Available data Block Start

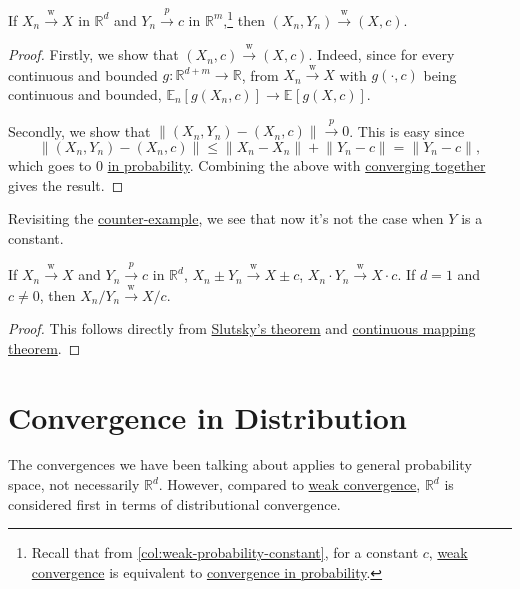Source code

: \begin{theorem}\label{thm:Slutsky}
	If \(X_n \overset{\text{w} }{\to } X \) in \(\mathbb{R} ^d\) and \(Y_n \overset{p}{\to } c\) in \(\mathbb{R} ^m\),\footnote{Recall that from \autoref{col:weak-probability-constant}, for a constant \(c\), \hyperref[def:converge-weakly]{weak convergence} is equivalent to \hyperref[def:converge-in-probability]{convergence in probability}.} then \((X_n , Y_n) \overset{\text{w} }{\to } (X, c)\).
\end{theorem}
\begin{proof}
	Firstly, we show that \((X_n , c) \overset{\text{w} }{\to } (X, c)\). Indeed, since for every continuous and bounded \(g \colon \mathbb{R} ^{d+m} \to \mathbb{R} \), from \(X_n \overset{\text{w} }{\to } X\) with \(g(\cdot, c)\) being continuous and bounded, \(\mathbb{E}_{n}\left[g(X_n, c) \right] \to \mathbb{E}_{}\left[g(X, c) \right]\).

	Secondly, we show that \(\lVert (X_n, Y_n) - (X_n, c) \rVert \overset{p}{\to } 0\). This is easy since
	\[
		\lVert (X_n, Y_n) - (X_n, c) \rVert
		\leq \lVert X_n - X_n \rVert + \lVert Y_n - c \rVert
		= \lVert Y_n - c \rVert ,
	\]
	which goes to \(0\) \hyperref[def:converge-in-probability]{in probability}. Combining the above with \hyperref[thm:converging-together]{converging together} gives the result.
\end{proof}

Revisiting the \hyperref[eg:counter-example-continuous-mapping]{counter-example}, we see that now it's not the case when \(Y\) is a constant.

\begin{corollary}\label{col:Slutsky}
	If \(X_n \overset{\text{w} }{\to } X \) and \(Y_n \overset{p}{\to } c\) in \(\mathbb{R} ^d\), \(X_n \pm Y_n \overset{\text{w} }{\to } X \pm c\), \(X_n \cdot Y_n \overset{\text{w} }{\to } X \cdot c\). If \(d = 1\) and \(c \neq 0\), then \(X_n / Y_n \overset{\text{w} }{\to } X / c\).
\end{corollary}
\begin{proof}
	This follows directly from \hyperref[thm:Slutsky]{Slutsky's theorem} and \hyperref[thm:continuous-mapping]{continuous mapping theorem}.
\end{proof}

\section{Convergence in Distribution}
The convergences we have been talking about applies to general probability space, not necessarily \(\mathbb{R} ^d\). However, compared to \hyperref[def:converge-weakly]{weak convergence}, \(\mathbb{R} ^d\) is considered first in terms of distributional convergence.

Available data Block End

* What the task asks
Respond with the number of lines in the entries that include the string "lVert", and nothing besides.

* Answer box
4